— Data shown —
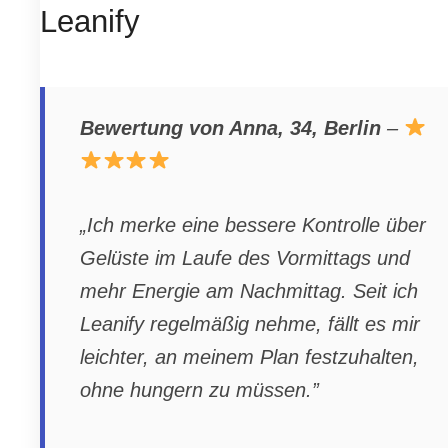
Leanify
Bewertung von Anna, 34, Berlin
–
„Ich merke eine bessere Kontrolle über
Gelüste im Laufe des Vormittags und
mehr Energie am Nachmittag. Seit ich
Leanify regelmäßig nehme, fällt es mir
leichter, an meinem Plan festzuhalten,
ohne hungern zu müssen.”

--

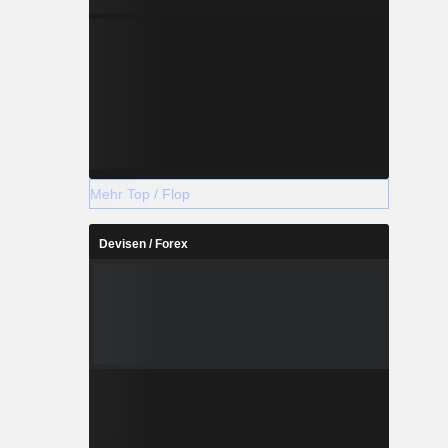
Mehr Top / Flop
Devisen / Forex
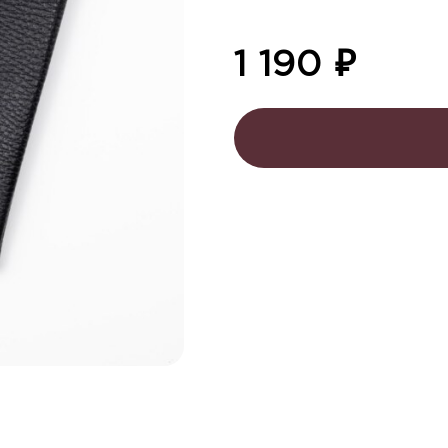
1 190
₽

==

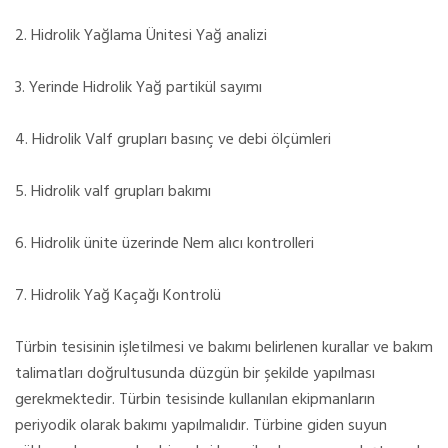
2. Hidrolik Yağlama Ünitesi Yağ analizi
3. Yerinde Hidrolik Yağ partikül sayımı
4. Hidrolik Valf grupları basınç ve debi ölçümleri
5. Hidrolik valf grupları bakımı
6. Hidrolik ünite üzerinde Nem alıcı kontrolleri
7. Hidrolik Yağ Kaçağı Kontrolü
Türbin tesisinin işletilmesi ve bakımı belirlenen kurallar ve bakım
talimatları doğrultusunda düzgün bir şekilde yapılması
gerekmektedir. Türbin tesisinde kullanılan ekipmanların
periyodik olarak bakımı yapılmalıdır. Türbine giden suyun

— The problem —
Among the lines above, find the one with "3. Yerinde Hidrolik Yağ partikül sayımı" and the one with "periyodik olarak bakımı". Quote both and everything between them, exactly.

— Solution for this problem —
3. Yerinde Hidrolik Yağ partikül sayımı
4. Hidrolik Valf grupları basınç ve debi ölçümleri
5. Hidrolik valf grupları bakımı
6. Hidrolik ünite üzerinde Nem alıcı kontrolleri
7. Hidrolik Yağ Kaçağı Kontrolü
Türbin tesisinin işletilmesi ve bakımı belirlenen kurallar ve bakım
talimatları doğrultusunda düzgün bir şekilde yapılması
gerekmektedir. Türbin tesisinde kullanılan ekipmanların
periyodik olarak bakımı yapılmalıdır. Türbine giden suyun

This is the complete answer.